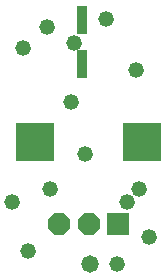
<source format=gbs>
G75*
%MOIN*%
%OFA0B0*%
%FSLAX25Y25*%
%IPPOS*%
%LPD*%
%AMOC8*
5,1,8,0,0,1.08239X$1,22.5*
%
%ADD10R,0.03359X0.09461*%
%ADD11R,0.07531X0.07531*%
%ADD12OC8,0.07531*%
%ADD13R,0.13068X0.13068*%
%ADD14C,0.05800*%
%ADD15C,0.05200*%
D10*
X0515912Y0080316D03*
X0515912Y0094883D03*
D11*
X0527782Y0026911D03*
D12*
X0517940Y0026911D03*
X0508097Y0026911D03*
D13*
X0500223Y0054470D03*
X0535656Y0054470D03*
D14*
X0518396Y0013793D03*
D15*
X0492333Y0034282D03*
X0504933Y0038782D03*
X0530640Y0034395D03*
X0534633Y0038782D03*
X0516633Y0050482D03*
X0512133Y0067582D03*
X0533733Y0078382D03*
X0495933Y0085582D03*
X0513033Y0087382D03*
X0504033Y0092782D03*
X0523833Y0095482D03*
X0538233Y0022582D03*
X0497733Y0018082D03*
X0527433Y0013582D03*
M02*

</source>
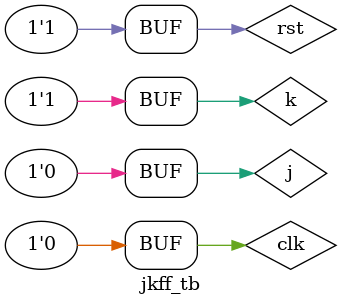
<source format=v>
module jkff_tb;
reg clk,rst,j,k;
wire q;

jkff jkff_inst(j,k,clk,rst,q);

initial
begin
	clk=0;
	repeat(30)
	#10 clk=~clk;
end
initial
	begin
		j=0; k=0; rst=1;
	#10	j=1; k=1; rst=0;
	#10	j=0; k=1; rst=1;
	#10	j=0; k=1; rst=0;
	#10	j=1; k=0; rst=1;
	#10	j=1; k=1; rst=0;
	#10	j=0; k=0;
	#10	j=1; k=0;
	#10	j=0; k=1; rst=1;
	end
endmodule

</source>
◇ ◇ ◇
**Request:** Count how many lines in the data above hold the string "source", and give the number with no other words.

**Task response:** 4